USA Today said Friday it will stop publishing its international edition on Feb. 6 but will look for partners in Europe and South America to continue operating it.
Under such an arrangement, similar to one USA Today recently launched in the Caribbean, USA Today would produce the articles, photos and other content, and the partners would print the newspaper locally and sell ads themselves. USA Today would get an unspecified per-copy licensing fee.
"This allows us to continue our international presence under more favorable financial conditions," USA Today said in a statement to The Associated Press.
The paper said discussions were continuing, but it gave no timetable or word on prospects.
USA Today, published by McLean, Va.-based Gannett Co., is the nation's top-selling newspaper with an average daily circulation of 2.3 million. About 60,000 is for the international edition.
USA Today, like most other newspapers, has seen advertising revenue drop as the recession compounds declines from the ongoing migration of readers and advertisers to the Internet.
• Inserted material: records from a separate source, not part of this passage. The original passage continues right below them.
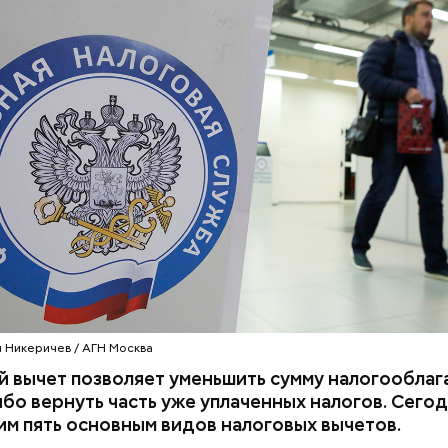
ть та сумма, которую они получат на руки. На сам
ет из определения, вычет представляет собой ту ч
 которой не нужно платить налог. Таким образом, 
меет право на налоговый вычет на сумму 50 тысяч 
алогов, то есть те деньги, которые он фактически 
е НДФЛ 13% составит 50 000 x 0,13 = 6500 рублей.
тствия какой-либо системы защиты от мошенничес
лении утраченных цифровых рублей подтвердила 
абиуллина. В общем, в истории с цифровым рубле
на данный момент куда больше, чем ответов.
 Никеричев / АГН Москва
 вычет позволяет уменьшить сумму налогооблаг
бо вернуть часть уже уплаченных налогов. Сего
м пять основным видов налоговых вычетов.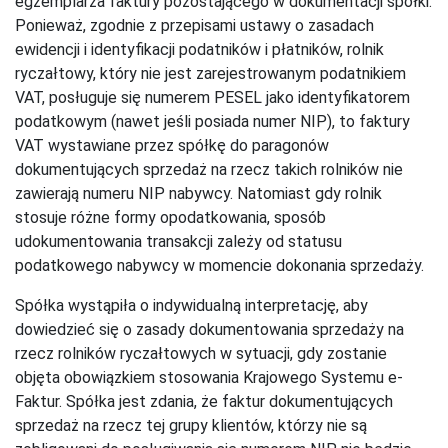
egzemplarza faktury pozostającego w dokumentacji spółki.
Ponieważ, zgodnie z przepisami ustawy o zasadach
ewidencji i identyfikacji podatników i płatników, rolnik
ryczałtowy, który nie jest zarejestrowanym podatnikiem
VAT, posługuje się numerem PESEL jako identyfikatorem
podatkowym (nawet jeśli posiada numer NIP), to faktury
VAT wystawiane przez spółkę do paragonów
dokumentujących sprzedaż na rzecz takich rolników nie
zawierają numeru NIP nabywcy. Natomiast gdy rolnik
stosuje różne formy opodatkowania, sposób
udokumentowania transakcji zależy od statusu
podatkowego nabywcy w momencie dokonania sprzedaży.
Spółka wystąpiła o indywidualną interpretację, aby
dowiedzieć się o zasady dokumentowania sprzedaży na
rzecz rolników ryczałtowych w sytuacji, gdy zostanie
objęta obowiązkiem stosowania Krajowego Systemu e-
Faktur. Spółka jest zdania, że faktur dokumentujących
sprzedaż na rzecz tej grupy klientów, którzy nie są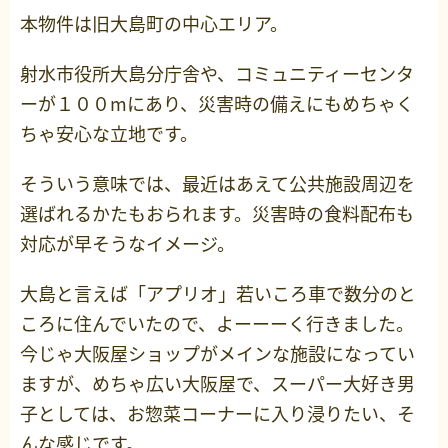
本物件は旧大島町の中心エリア。
射水市役所大島分庁舎や、コミュニティーセンタ
ーが１００mにあり、災害時の備えにもめちゃく
ちゃ安心な立地です。
そういう意味では、最近はあえて公共施設周辺を
選ばれるかたもおられます。災害時の食料配布も
対応が早そうなイメージ。
大島と言えば「アプリオ」若いころ車で数分のと
ころに住んでいたので、よーーーく行きました。
今じゃ大阪屋ショップがメインな施設になってい
ますが、めちゃ広い大阪屋で、スーパー大好き男
子としては、お惣菜コーナーに入り浸りたい、そ
んな感じです。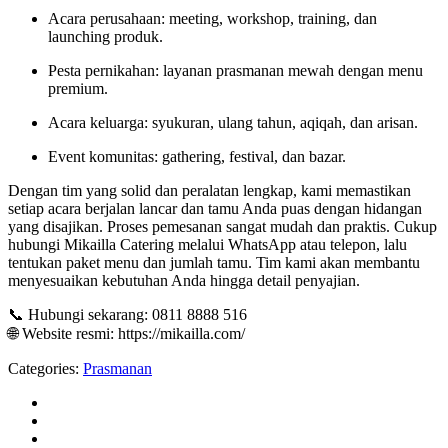
Acara perusahaan: meeting, workshop, training, dan
launching produk.
Pesta pernikahan: layanan prasmanan mewah dengan menu
premium.
Acara keluarga: syukuran, ulang tahun, aqiqah, dan arisan.
Event komunitas: gathering, festival, dan bazar.
Dengan tim yang solid dan peralatan lengkap, kami memastikan
setiap acara berjalan lancar dan tamu Anda puas dengan hidangan
yang disajikan. Proses pemesanan sangat mudah dan praktis. Cukup
hubungi Mikailla Catering melalui WhatsApp atau telepon, lalu
tentukan paket menu dan jumlah tamu. Tim kami akan membantu
menyesuaikan kebutuhan Anda hingga detail penyajian.
📞 Hubungi sekarang: 0811 8888 516
🌐 Website resmi: https://mikailla.com/
Categories:
Prasmanan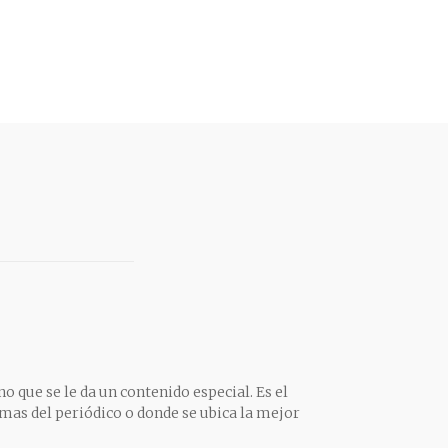
o que se le da un contenido especial. Es el
mas del periódico o donde se ubica la mejor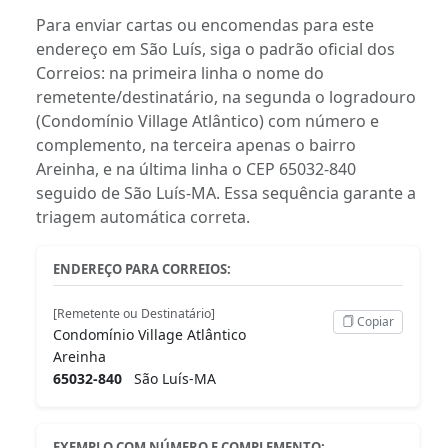
Para enviar cartas ou encomendas para este
endereço em São Luís, siga o padrão oficial dos
Correios: na primeira linha o nome do
remetente/destinatário, na segunda o logradouro
(Condomínio Village Atlântico) com número e
complemento, na terceira apenas o bairro
Areinha, e na última linha o CEP 65032-840
seguido de São Luís-MA. Essa sequência garante a
triagem automática correta.
ENDEREÇO PARA CORREIOS:
[Remetente ou Destinatário]
Copiar
Condomínio Village Atlântico
Areinha
65032-840
São Luís-MA
EXEMPLO COM NÚMERO E COMPLEMENTO: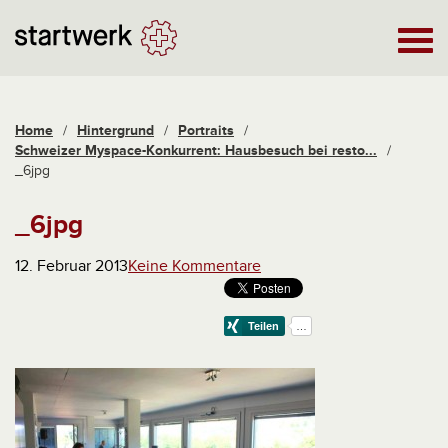
Home
/
Hintergrund
/
Portraits
/
Schweizer Myspace-Konkurrent: Hausbesuch bei resto...
/
_6jpg
_6jpg
12. Februar 2013
Keine Kommentare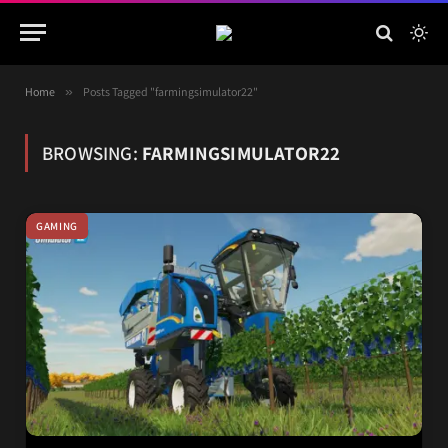
Home
»
Posts Tagged "farmingsimulator22"
BROWSING:
FARMINGSIMULATOR22
GAMING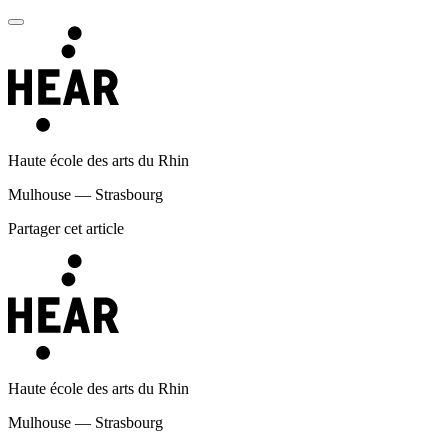
Haute école des arts du Rhin
Mulhouse — Strasbourg
Partager cet article
Haute école des arts du Rhin
Mulhouse — Strasbourg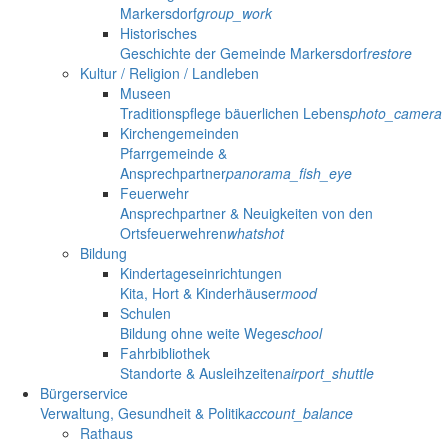
Markersdorf
group_work
Historisches
Geschichte der Gemeinde Markersdorf
restore
Kultur / Religion / Landleben
Museen
Traditionspflege bäuerlichen Lebens
photo_camera
Kirchengemeinden
Pfarrgemeinde &
Ansprechpartner
panorama_fish_eye
Feuerwehr
Ansprechpartner & Neuigkeiten von den
Ortsfeuerwehren
whatshot
Bildung
Kindertageseinrichtungen
Kita, Hort & Kinderhäuser
mood
Schulen
Bildung ohne weite Wege
school
Fahrbibliothek
Standorte & Ausleihzeiten
airport_shuttle
Bürgerservice
Verwaltung, Gesundheit & Politik
account_balance
Rathaus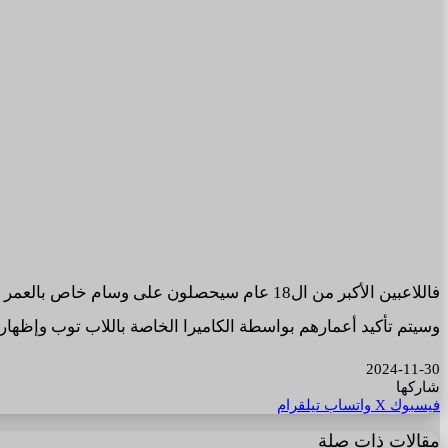
فاللاعبين الأكبر من ال18 عام سيحصلون على و
وسيتم تأكيد أعمارهم بواسطة الكاميرا الخاصة باللاب توب وإظهار 
2024-11-30
شاركها
فيسبوك
‫X
واتساب
تيلقرام
مقالات ذات صلة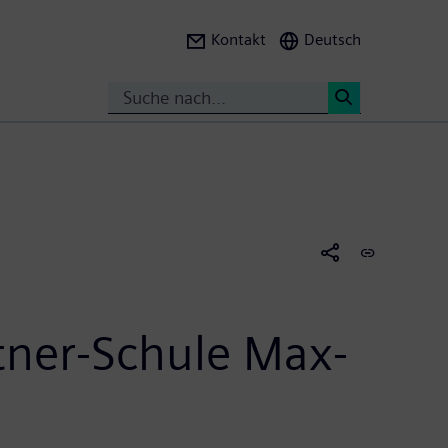
Kontakt
Deutsch
Search
<
tner-Schule Max-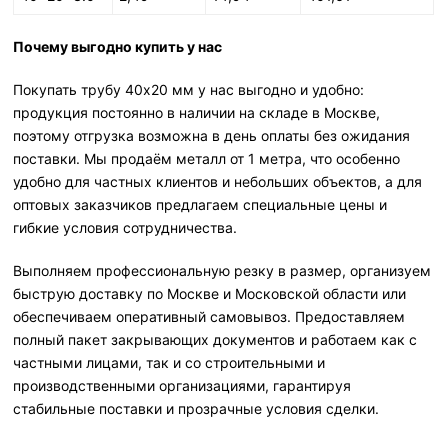
Почему выгодно купить у нас
Покупать трубу 40х20 мм у нас выгодно и удобно:
продукция постоянно в наличии на складе в Москве,
поэтому отгрузка возможна в день оплаты без ожидания
поставки. Мы продаём металл от 1 метра, что особенно
удобно для частных клиентов и небольших объектов, а для
оптовых заказчиков предлагаем специальные цены и
гибкие условия сотрудничества.
Выполняем профессиональную резку в размер, организуем
быструю доставку по Москве и Московской области или
обеспечиваем оперативный самовывоз. Предоставляем
полный пакет закрывающих документов и работаем как с
частными лицами, так и со строительными и
производственными организациями, гарантируя
стабильные поставки и прозрачные условия сделки.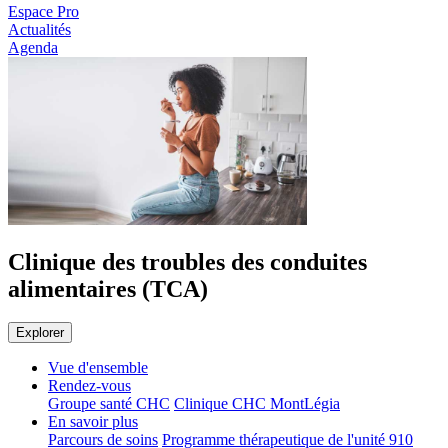
Espace Pro
Actualités
Agenda
Clinique des troubles des conduites
alimentaires (TCA)
Explorer
Vue d'ensemble
Rendez-vous
Groupe santé CHC
Clinique CHC MontLégia
En savoir plus
Parcours de soins
Programme thérapeutique de l'unité 910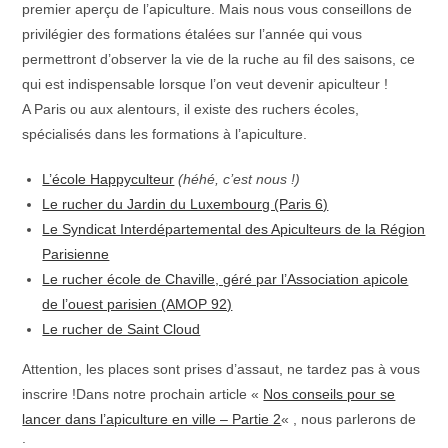
premier aperçu de l’apiculture. Mais nous vous conseillons de
privilégier des formations étalées sur l’année qui vous
permettront d’observer la vie de la ruche au fil des saisons, ce
qui est indispensable lorsque l’on veut devenir apiculteur !
A Paris ou aux alentours, il existe des ruchers écoles,
spécialisés dans les formations à l’apiculture.
L’école Happyculteur
(héhé, c’est nous !)
Le rucher du Jardin du Luxembourg (Paris 6)
Le Syndicat Interdépartemental des Apiculteurs de la Région
Parisienne
Le rucher école de Chaville, géré par l’Association apicole
de l’ouest parisien (AMOP 92)
Le rucher de Saint Cloud
Attention, les places sont prises d’assaut, ne tardez pas à vous
inscrire !Dans notre prochain article «
Nos conseils pour se
lancer dans l’apiculture en ville – Partie 2
« , nous parlerons de
: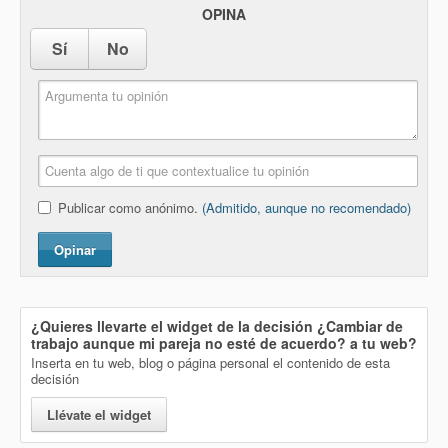
OPINA
Sí
No
Publicar como anónimo.
(Admitido, aunque no recomendado)
Opinar
¿Quieres llevarte el widget de la decisión
¿Cambiar de
trabajo aunque mi pareja no esté de acuerdo?
a tu web?
Inserta en tu web, blog o página personal el contenido de esta
decisión
Llévate el widget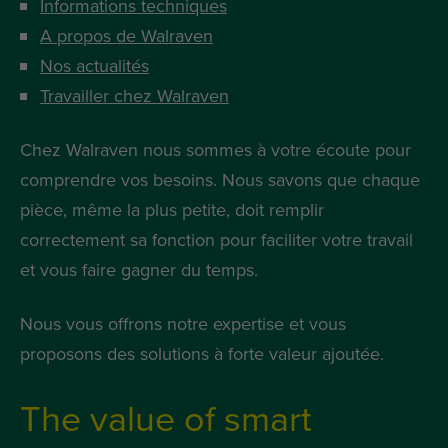
Informations techniques
A propos de Walraven
Nos actualités
Travailler chez Walraven
Chez Walraven nous sommes à votre écoute pour
comprendre vos besoins. Nous savons que chaque
pièce, même la plus petite, doit remplir
correctement sa fonction pour faciliter votre travail
et vous faire gagner du temps.
Nous vous offrons notre expertise et vous
proposons des solutions à forte valeur ajoutée.
The value of smart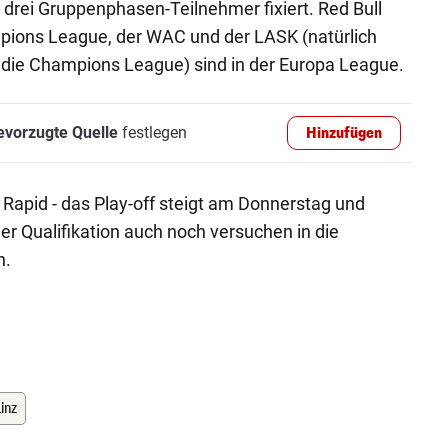
 drei Gruppenphasen-Teilnehmer fixiert. Red Bull
ampions League, der WAC und der LASK (natürlich
f die Champions League) sind in der Europa League.
evorzugte Quelle
festlegen
Hinzufügen
 Rapid - das Play-off steigt am Donnerstag und
er Qualifikation auch noch versuchen in die
n.
inz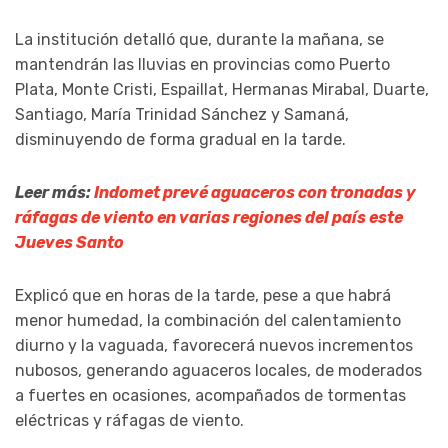
La institución detalló que, durante la mañana, se
mantendrán las lluvias en provincias como Puerto
Plata, Monte Cristi, Espaillat, Hermanas Mirabal, Duarte,
Santiago, María Trinidad Sánchez y Samaná,
disminuyendo de forma gradual en la tarde.
Leer más:
Indomet prevé aguaceros con tronadas y
ráfagas de viento en varias regiones del país este
Jueves Santo
Explicó que en horas de la tarde, pese a que habrá
menor humedad, la combinación del calentamiento
diurno y la vaguada, favorecerá nuevos incrementos
nubosos, generando aguaceros locales, de moderados
a fuertes en ocasiones, acompañados de tormentas
eléctricas y ráfagas de viento.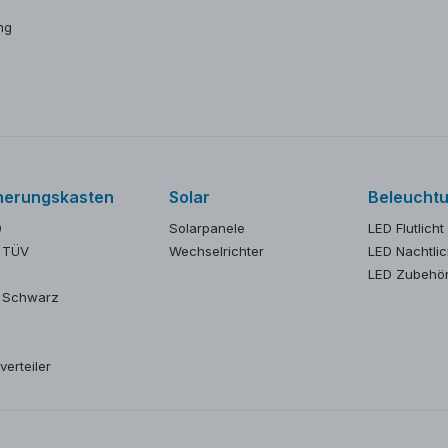
ng
herungskasten
Solar
Beleucht
0
Solarpanele
LED Flutlicht
 TÜV
Wechselrichter
LED Nachtlic
LED Zubehö
 Schwarz
verteiler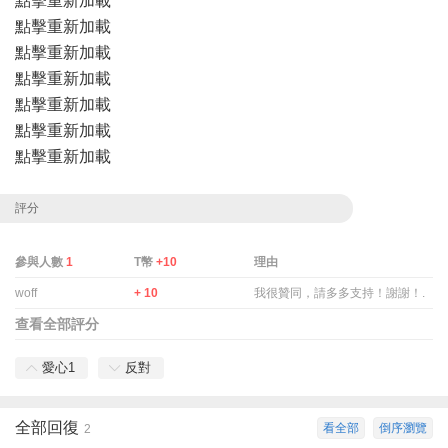
點擊重新加載
點擊重新加載
點擊重新加載
點擊重新加載
點擊重新加載
點擊重新加載
點擊重新加載
評分
參與人數
1
T幣
+10
理由
woff
+ 10
我很贊同，請多多支持！謝謝！.
查看全部評分
愛心
1
反對
全部回復
看全部
倒序瀏覽
2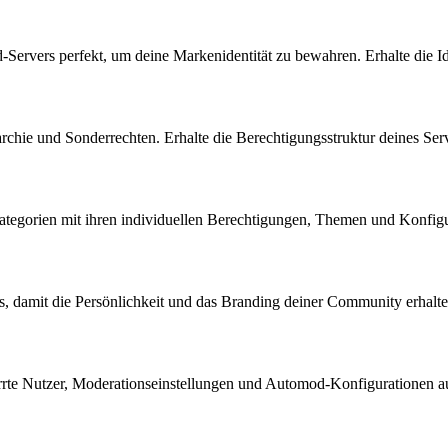
-Servers perfekt, um deine Markenidentität zu bewahren. Erhalte die I
rchie und Sonderrechten. Erhalte die Berechtigungsstruktur deines Ser
ategorien mit ihren individuellen Berechtigungen, Themen und Konfigu
s, damit die Persönlichkeit und das Branding deiner Community erhalte
errte Nutzer, Moderationseinstellungen und Automod-Konfigurationen a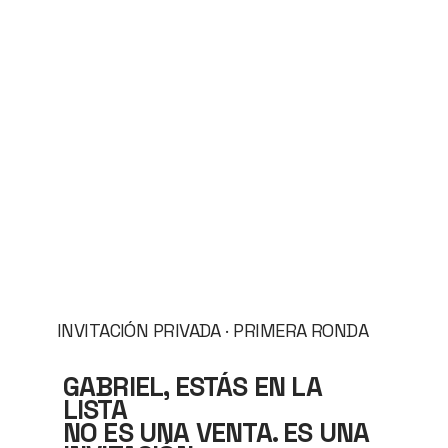
INVITACIÓN PRIVADA · PRIMERA RONDA
GABRIEL, ESTÁS EN LA
LISTA
NO ES UNA VENTA. ES UNA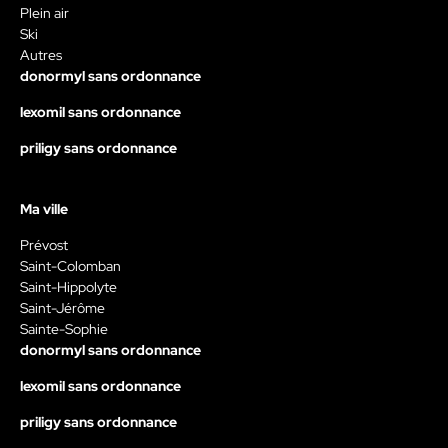
Plein air
Ski
Autres
donormyl sans ordonnance
lexomil sans ordonnance
priligy sans ordonnance
Ma ville
Prévost
Saint-Colomban
Saint-Hippolyte
Saint-Jérôme
Sainte-Sophie
donormyl sans ordonnance
lexomil sans ordonnance
priligy sans ordonnance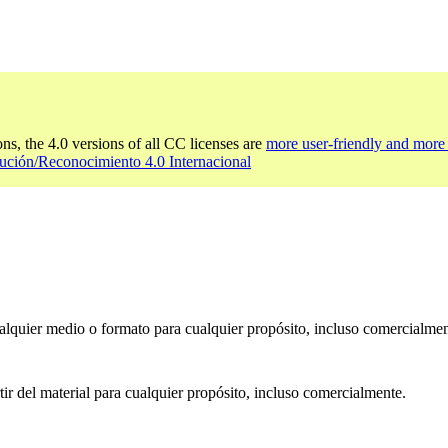
ons, the 4.0 versions of all CC licenses are
more user-friendly and more 
ución/Reconocimiento 4.0 Internacional
ualquier medio o formato para cualquier propósito, incluso comercialmen
ir del material para cualquier propósito, incluso comercialmente.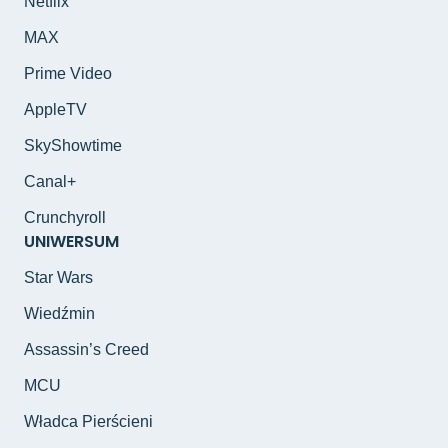
Netflix
MAX
Prime Video
AppleTV
SkyShowtime
Canal+
Crunchyroll
UNIWERSUM
Star Wars
Wiedźmin
Assassin’s Creed
MCU
Władca Pierścieni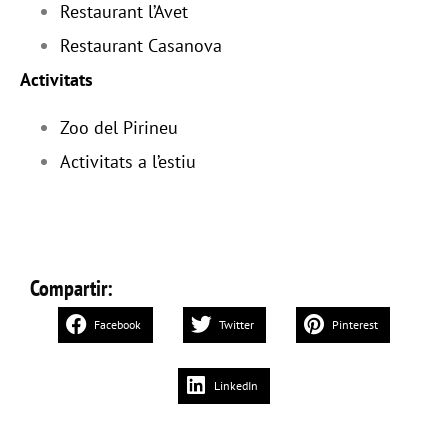
Restaurant l’Avet
Restaurant Casanova
Activitats
Z
oo del Pirineu
Activitats a l’estiu
Compartir:
Facebook
Twitter
Pinterest
LinkedIn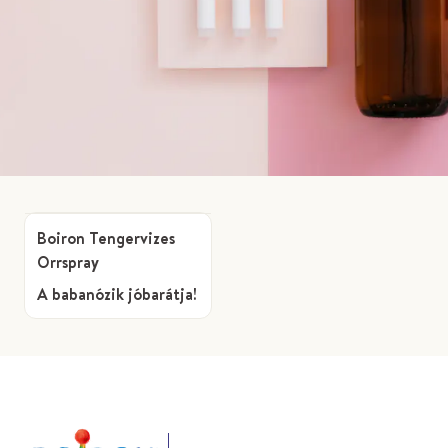
Boiron Tengervizes
Orrspray
A babanózik jóbarátja!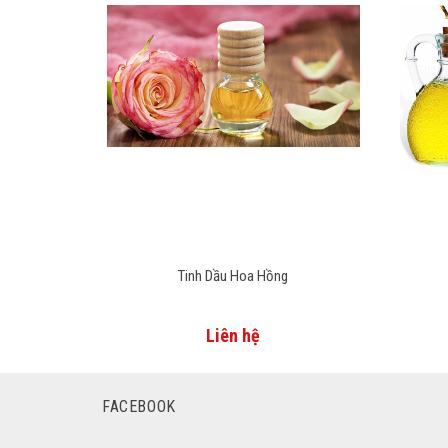
Tinh Dầu Hoa Hồng
Liên hệ
FACEBOOK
This week, the paper announced a one-year wage freeze and joined other Gannett properties in imposing one-week unpaid furloughs for most U.S. employees.
The decision to pull back abroad comes as its national rivals, The New York Times and The Wall Street Journal, are both expanding, particularly online.
The Journal, under News Corp., already has European and Asian editions in print and is looking to gain readers by developing a Web site and content tailored to readers there, not simply stories about those regions written for a U.S. audience. The Times, meanwhile, has combined forces online with a sister paper, the International Herald Tribune.
Ken Doctor, a media analyst with research firm Outsell Inc., said all papers are having to focus on what they do best, and as an American-focused product, USA Today may be deciding that the costs of publishing abroad weren't worthwhile.
USA Today's Web site would remain available to visitors abroad.